L’Ontario veut sévir contre le « fichage » par la police
TORONTO – L’Ontario répondra à la controverse entourant les contrôles de routine – ou « fichage » – par différents services de police dans la province avec de nouvelles règles plus « claires et efficaces », a annoncé le ministre Yasir Naqvi, le mardi 16 juin.
FRANÇOIS PIERRE DUFAULT
fpdufault@tfo.org | @fpdufault
Le gouvernement libéral à Queen’s Park a fait connaître son intention de consulter d’ici l’automne les milieux policier, juridique et communautaire dans le but d’établir de « nouvelles règles provinciales uniformisées » qui devraient s’appliquer à tous les corps policiers ontariens.
« Nous avons tous entendu parler d’expériences négatives associées aux contrôles de routine, sous différentes formes. Des expériences de minorités visibles qui n’ont rien fait de mal et qui se font arrêter sans raison », a déploré M. Naqvi, qui est responsable de la Sécurité communautaire. « C’est clair que le statu quo n’est pas acceptable et que (la situation) ne peut plus perdurer. »
Le clan libéral n’est toutefois pas allé jusqu’à promettre l’abolition de cette pratique du « fichage » qui touche principalement les minorités visibles dans la région de Toronto. Les nouvelles règles provinciales ne viendraient qu’encadrer les services policiers « s’ils choisissent de mener des contrôles de routine », a précisé le ministre.
Longtemps sur la touche, le débat entourant le « fichage » par la police à Toronto a pris une tournure très politique lorsque le maire John Tory s’est mis à dénoncer, début juin, cette pratique qu’il appuyait au départ.
Pas assez loin
Pour le député néo-démocrate Jagmeet Singh, lui-même victime de « fichage », l’annonce du gouvernement ne va toutefois pas assez loin. L’élu de confession sikh de la région de Brampton aurait souhaité que la province mette un terme à ces contrôles aléatoires de la police qui sont plus souvent qu’autrement basés sur la race, selon lui.

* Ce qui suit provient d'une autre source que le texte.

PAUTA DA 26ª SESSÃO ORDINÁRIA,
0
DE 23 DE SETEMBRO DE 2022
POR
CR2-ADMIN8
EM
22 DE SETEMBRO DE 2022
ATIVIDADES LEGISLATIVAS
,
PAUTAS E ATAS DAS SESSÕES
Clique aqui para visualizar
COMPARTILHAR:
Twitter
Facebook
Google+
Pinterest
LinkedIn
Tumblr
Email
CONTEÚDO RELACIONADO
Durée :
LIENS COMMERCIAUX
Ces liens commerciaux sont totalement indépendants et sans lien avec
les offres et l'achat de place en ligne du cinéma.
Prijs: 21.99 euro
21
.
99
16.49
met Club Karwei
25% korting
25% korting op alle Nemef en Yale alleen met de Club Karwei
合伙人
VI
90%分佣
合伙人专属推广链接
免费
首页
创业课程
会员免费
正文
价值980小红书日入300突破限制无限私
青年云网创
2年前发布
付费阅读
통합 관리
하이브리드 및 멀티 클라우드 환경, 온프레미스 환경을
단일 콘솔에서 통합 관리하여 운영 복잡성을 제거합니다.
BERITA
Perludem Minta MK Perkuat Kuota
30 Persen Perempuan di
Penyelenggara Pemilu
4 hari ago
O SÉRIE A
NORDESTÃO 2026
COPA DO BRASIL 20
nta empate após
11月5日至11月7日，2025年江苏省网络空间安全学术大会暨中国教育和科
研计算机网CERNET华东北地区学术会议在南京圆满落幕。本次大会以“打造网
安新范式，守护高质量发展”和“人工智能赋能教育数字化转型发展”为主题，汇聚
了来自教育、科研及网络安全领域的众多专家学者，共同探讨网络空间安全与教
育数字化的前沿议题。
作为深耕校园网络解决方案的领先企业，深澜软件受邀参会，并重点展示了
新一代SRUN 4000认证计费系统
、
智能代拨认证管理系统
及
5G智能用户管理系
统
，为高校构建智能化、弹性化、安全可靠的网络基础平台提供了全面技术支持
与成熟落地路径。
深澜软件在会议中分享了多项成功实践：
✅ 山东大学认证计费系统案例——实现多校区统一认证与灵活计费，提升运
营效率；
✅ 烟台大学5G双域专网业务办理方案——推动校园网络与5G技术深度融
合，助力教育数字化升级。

« Il faut mettre fin à cette pratique. C’est une pratique qui fait mal à nos communautés. C’est un enjeu sérieux. Ça envoie le message aux minorités visibles qu’elles n’appartiennent pas à nos communautés. C’est inacceptable », a brandi M. Singh, le 16 juin. « Nous n’avons pas besoin d’étudier le dossier. Nous devons agir. »
L’activiste et journaliste torontois Desmond Cole, lui aussi victime de « fichage » à répétition, a l’impression pour sa part que le gouvernement libéral ménage la chèvre et le chou après son projet de règlementation.
« Nous savons à quel point la police a du pouvoir dans notre société. Et il semble y avoir une certaine réticence (de la part du gouvernement) à dire que la police a abusé de ce pouvoir et qu’elles s’est adonnée de manière flagrante à du profilage racial », a dénoncé à son tour M. Cole dans les couloirs de Queen’s Park. « C’est la terminologie que j’aimerais qu’on utilise dans ce cas-ci ».
« Personne ne devrait jamais être la cible de profilage racial », a enchaîné la progressiste-conservatrice Sylvia Jones. « Je suis confiante que nos commissions municipales de police trouveront une solution équilibrée entre la sécurité du public et nos droits individuels », a ajouté l’élue de Dufferin-Caledon.